(Problem to work on): All the data below goes into the copy word for word, but the pictures don't.

Stored items:
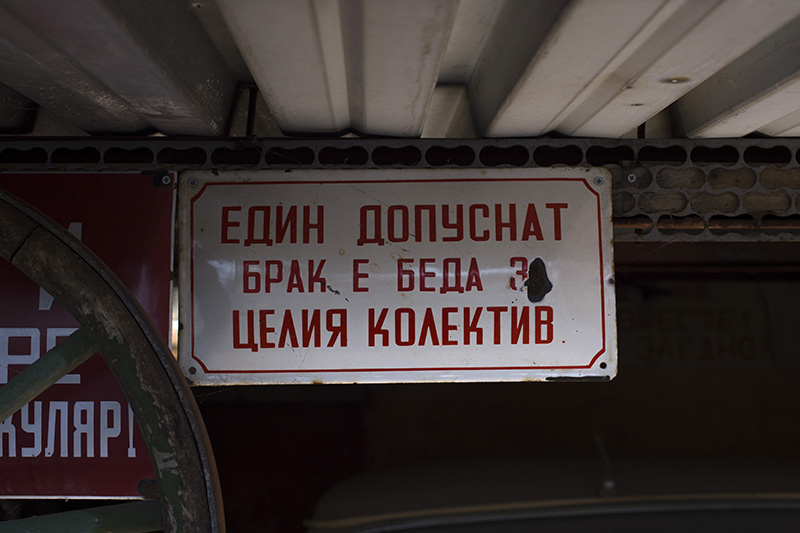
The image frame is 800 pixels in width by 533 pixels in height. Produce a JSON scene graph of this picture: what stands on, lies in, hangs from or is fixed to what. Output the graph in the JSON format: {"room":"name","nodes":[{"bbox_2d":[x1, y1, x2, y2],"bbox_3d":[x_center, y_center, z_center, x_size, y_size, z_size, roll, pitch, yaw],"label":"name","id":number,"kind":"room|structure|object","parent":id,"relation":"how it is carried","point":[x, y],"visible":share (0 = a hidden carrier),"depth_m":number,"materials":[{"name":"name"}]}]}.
{"room":"garage","nodes":[
{"label":"garage","id":0,"kind":"room"},
{"bbox_2d":[0,0,799,140],"bbox_3d":[0.023,-0.380,1.253,3.408,0.345,2.191,0,-3,-1],"label":"roof","id":1,"kind":"structure","parent":0,"point":[342,121],"depth_m":1.41,"materials":[{"name":"grey metal"}]},
{"bbox_2d":[0,138,799,241],"bbox_3d":[0.087,-0.110,1.657,2.842,0.138,0.064,0,-3,-1],"label":"metal beam","id":2,"kind":"object","parent":1,"relation":"attached to","point":[612,168],"visible":0.5,"depth_m":1.65,"materials":[{"name":"metal"}]},
{"bbox_2d":[0,172,173,504],"bbox_3d":[-0.630,0.100,1.641,0.630,0.503,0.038,0,-3,-1],"label":"red sign","id":3,"kind":"object","parent":2,"relation":"attached to","point":[90,219],"visible":0.53,"depth_m":1.63,"materials":[{"name":"red metal"}]},
{"bbox_2d":[174,168,615,387],"bbox_3d":[-0.008,0.016,1.624,0.634,0.310,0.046,0,-3,-1],"label":"sign","id":4,"kind":"object","parent":2,"relation":"attached to","point":[374,247],"visible":0.97,"depth_m":1.62,"materials":[{"name":"white metal"}]},
{"bbox_2d":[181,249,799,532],"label":"wall","id":5,"kind":"structure","parent":0,"point":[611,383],"depth_m":4.91,"materials":[{"name":"paint"}]},
{"bbox_2d":[617,286,775,367],"bbox_3d":[1.131,0.250,4.713,0.869,0.384,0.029,0,-3,-1],"label":"sign","id":6,"kind":"object","parent":5,"relation":"attached to","point":[747,356],"visible":0.64,"depth_m":4.70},
{"label":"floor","id":7,"kind":"structure","parent":0,"visible":0},
{"bbox_2d":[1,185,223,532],"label":"wagon wheel","id":8,"kind":"object","parent":7,"relation":"on","point":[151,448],"visible":0.99,"depth_m":1.36,"materials":[{"name":"wood"}]},
{"bbox_2d":[305,448,799,532],"label":"car","id":9,"kind":"object","parent":7,"relation":"on","point":[396,502],"visible":0.91,"depth_m":2.73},
{"bbox_2d":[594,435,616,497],"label":"antenna","id":10,"kind":"object","parent":9,"relation":"on","point":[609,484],"visible":0.86,"depth_m":2.46,"materials":[{"name":"silver metal"}]}
]}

(Written solution):
The image frame is 800 pixels in width by 533 pixels in height. Produce a JSON scene graph of this picture: what stands on, lies in, hangs from or is fixed to what. Output the graph in the JSON format: {"room":"name","nodes":[{"bbox_2d":[x1, y1, x2, y2],"bbox_3d":[x_center, y_center, z_center, x_size, y_size, z_size, roll, pitch, yaw],"label":"name","id":number,"kind":"room|structure|object","parent":id,"relation":"how it is carried","point":[x, y],"visible":share (0 = a hidden carrier),"depth_m":number,"materials":[{"name":"name"}]}]}.
{"room":"garage","nodes":[
{"label":"garage","id":0,"kind":"room"},
{"bbox_2d":[0,0,799,140],"bbox_3d":[0.023,-0.380,1.253,3.408,0.345,2.191,0,-3,-1],"label":"roof","id":1,"kind":"structure","parent":0,"point":[342,121],"depth_m":1.41,"materials":[{"name":"grey metal"}]},
{"bbox_2d":[0,138,799,241],"bbox_3d":[0.087,-0.110,1.657,2.842,0.138,0.064,0,-3,-1],"label":"metal beam","id":2,"kind":"object","parent":1,"relation":"attached to","point":[612,168],"visible":0.5,"depth_m":1.65,"materials":[{"name":"metal"}]},
{"bbox_2d":[0,172,173,504],"bbox_3d":[-0.630,0.100,1.641,0.630,0.503,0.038,0,-3,-1],"label":"red sign","id":3,"kind":"object","parent":2,"relation":"attached to","point":[90,219],"visible":0.53,"depth_m":1.63,"materials":[{"name":"red metal"}]},
{"bbox_2d":[174,168,615,387],"bbox_3d":[-0.008,0.016,1.624,0.634,0.310,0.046,0,-3,-1],"label":"sign","id":4,"kind":"object","parent":2,"relation":"attached to","point":[374,247],"visible":0.97,"depth_m":1.62,"materials":[{"name":"white metal"}]},
{"bbox_2d":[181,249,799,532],"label":"wall","id":5,"kind":"structure","parent":0,"point":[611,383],"depth_m":4.91,"materials":[{"name":"paint"}]},
{"bbox_2d":[617,286,775,367],"bbox_3d":[1.131,0.250,4.713,0.869,0.384,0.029,0,-3,-1],"label":"sign","id":6,"kind":"object","parent":5,"relation":"attached to","point":[747,356],"visible":0.64,"depth_m":4.70},
{"label":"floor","id":7,"kind":"structure","parent":0,"visible":0},
{"bbox_2d":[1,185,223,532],"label":"wagon wheel","id":8,"kind":"object","parent":7,"relation":"on","point":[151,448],"visible":0.99,"depth_m":1.36,"materials":[{"name":"wood"}]},
{"bbox_2d":[305,448,799,532],"label":"car","id":9,"kind":"object","parent":7,"relation":"on","point":[396,502],"visible":0.91,"depth_m":2.73},
{"bbox_2d":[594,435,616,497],"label":"antenna","id":10,"kind":"object","parent":9,"relation":"on","point":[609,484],"visible":0.86,"depth_m":2.46,"materials":[{"name":"silver metal"}]}
]}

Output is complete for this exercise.